Charlie Chaplin'in Filmlerindeki Polisler Neyi Temsil Ediyor Olabilir?

Charlie Chaplin'in 1931 tarihli filmi City Lights'tan hareketle, kendisinin sinemasındaki polislerin temsili üzerine düşünen bir yazı.
Charlie Chaplin'in Filmlerindeki Polisler Neyi Temsil Ediyor Olabilir?

city lights, chaplin'in uygarlık eleştirisine soyunduğu filmlerden bir diğeri. bu yazıda chaplin sinemasındaki polislerin işlevine kısaca bakacağız. city lights'tan bir sekans: 

id (alkolik burjuva) - ego (aylak proleter) - süperego (toplum polisi)


taş suratlı buster keaton da sürekli polisten ve sevdiği kızın babasının şiddetinden kaçsa da kimse şarlo gibi üzgün bir pozda bakamaz polislerin yüzüne. hitchcock (polislerden korktuğunu truffaut'ya itiraf ediyordu) gibi çocukluktan kalma kötü bir anı mıdır, kapanmaz bir travma mıdır, bilinmez ama gerek chaplin gerekse de keaton oynadıkları birçok filmde sürekli polislerle mücadele ederler.

sessiz sinemanın ölümsüz anarşistleri: ya bir manavdan meyve aşırırken suçüstü yakalanmışlardır ya da sakarlıklarından dolayı polise fiziksel bir zarar vermişlerdir veya kılık kıyafetlerinden dolayı şüpheli addedildikleri için peşlerine polis düşer, onları sokaklar boyunca kovalar.

bazen de sokakların şarlo'su, zaten arka sokaklarda uyuduğu için birden güzel bir koku hissederek uyanır, bir bakar ki bir sokak satıcısı sosisli ve süt satmaktadır. gizlice sosis aşırmak ister ama caddede devriye gezen bir polis onu görerek kendisine müdahale eder ve bir kovalamacadır başlar. elbette bu kaçıp kovalamaca maceralarının sonu gelmez, epey de komiktir; çünkü yaratıcı mizah unsurları barındırır. bu, chaplin için de keaton için de aynıyla geçerli bir durumdur.
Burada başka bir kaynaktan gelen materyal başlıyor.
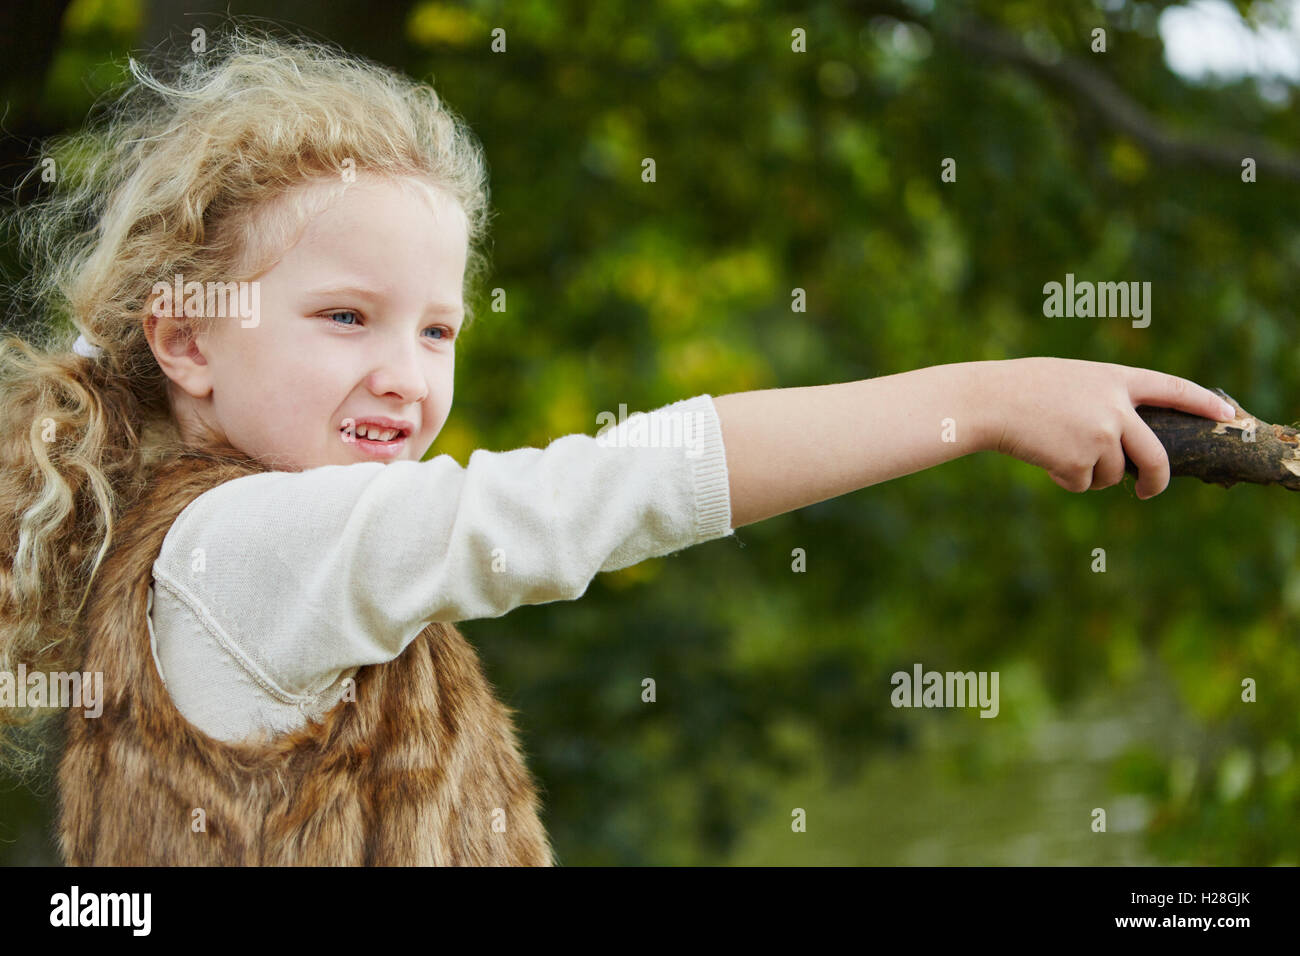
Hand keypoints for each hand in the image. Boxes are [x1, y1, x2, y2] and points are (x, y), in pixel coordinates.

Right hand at [985, 357, 1237, 498]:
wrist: (991, 401)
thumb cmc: (1022, 388)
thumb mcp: (1072, 381)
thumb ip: (1104, 401)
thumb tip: (1124, 449)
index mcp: (1116, 379)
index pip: (1173, 388)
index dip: (1203, 403)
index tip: (1228, 415)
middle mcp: (1117, 408)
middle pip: (1155, 456)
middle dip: (1155, 480)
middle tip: (1147, 490)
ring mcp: (1102, 436)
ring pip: (1111, 475)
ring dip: (1086, 474)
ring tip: (1054, 450)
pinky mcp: (1080, 462)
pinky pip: (1081, 484)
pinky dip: (1063, 478)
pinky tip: (1043, 456)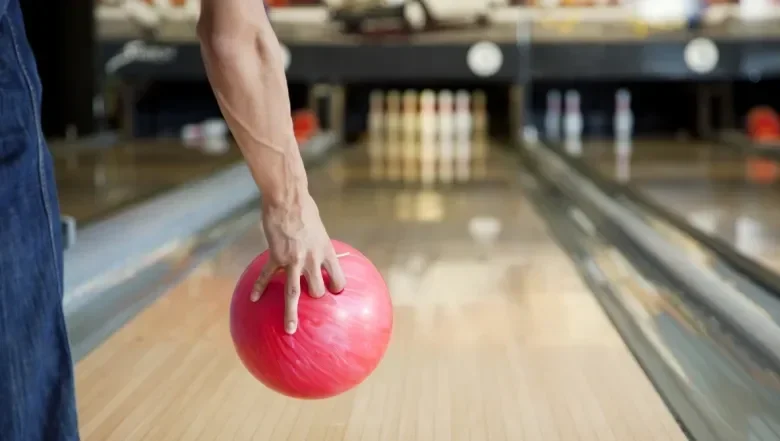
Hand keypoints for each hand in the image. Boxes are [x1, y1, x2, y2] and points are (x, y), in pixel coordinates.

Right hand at [251, 191, 345, 333]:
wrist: (287, 198)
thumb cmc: (304, 207)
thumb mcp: (319, 227)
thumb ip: (318, 242)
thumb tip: (316, 245)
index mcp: (326, 251)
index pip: (338, 279)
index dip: (337, 288)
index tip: (334, 292)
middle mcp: (312, 259)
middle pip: (317, 291)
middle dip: (315, 299)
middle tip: (310, 302)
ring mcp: (293, 259)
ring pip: (294, 293)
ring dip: (292, 313)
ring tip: (290, 329)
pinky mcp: (276, 256)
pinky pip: (267, 276)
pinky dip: (260, 287)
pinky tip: (254, 298)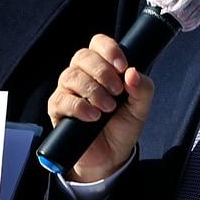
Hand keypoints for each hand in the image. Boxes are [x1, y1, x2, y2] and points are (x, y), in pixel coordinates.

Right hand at [46, 34, 153, 181]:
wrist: (110, 156)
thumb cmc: (122, 126)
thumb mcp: (140, 108)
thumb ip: (142, 89)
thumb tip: (132, 73)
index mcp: (102, 66)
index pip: (99, 43)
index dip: (109, 50)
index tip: (122, 67)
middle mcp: (81, 73)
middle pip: (83, 56)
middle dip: (102, 72)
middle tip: (117, 92)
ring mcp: (67, 90)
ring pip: (71, 76)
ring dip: (93, 90)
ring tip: (107, 108)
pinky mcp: (57, 109)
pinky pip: (62, 100)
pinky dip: (79, 106)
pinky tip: (93, 116)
bu iki anarşistin yaşam mücadelesinin sonraki amerikan filmlerinde rastladığımız, kolluk kuvvetleriyle sıradan amerikalıların girdikleri mücadeleden ne kadar farklı olduğunu anlamak için yolumuz yine hitchcock sinemasına düşer: hitchcock filmlerinde polisleri hemen her zaman beceriksiz ve olay yerine hep sonradan gelen, çoğu zaman da ortalarda gözükmeyen işe yaramaz tipler olarak karikatürize eder. chaplin ve keaton'ın ise ensesinde her zaman bir polis elinde copuyla biter. polis üniforması, rozet ve cop: değişmez süperego simgeleridir. katı, uzlaşmaz viktoryen düzenin simgeleri.


özetle

chaplin, ingiliz viktoryenliğinin baskıcı tahakkümünden kurtulamamış; filmlerinde gücü, yetkeyi, otoriteyi, zorbalığı defalarca kez gündeme getirmiştir. ama iyi bilinir ki onun sineması umut vadeder, iyimserdir. sonunda bir şekilde yakayı sıyırır ve kendi yaşam yolunu çizer. yanında da genelde sevgilisi vardır. fakat buster keaton genelde yalnız kalır ve başladığı noktaya geri döner. o, şarlo gibi şanslı değildir. zaten keaton oldum olası karamsar bir amerikalıdır.

son olarak

chaplin filmlerinde durmaksızın karşımıza çıkan rozetli, eli sopalı, ciddi bakışlı polisleri sıradan devlet memurları olarak değil, baskıcı, örneğin cinselliğin yaşanabilirliğini kontrol altına almaya çalışan, evliliği yüceltip çok çocuk yapmanın önemini incil'den ayetlerle kanıtlamaya çalışan, sürekli zinayı gündeme getiren, yine kürtajı kutsal kitap referansıyla bertaraf etmeye çalışan modern viktoryen uygarlığın ikiyüzlülüğünün eleştirisi olarak okumak gerekir diye düşünüyorum.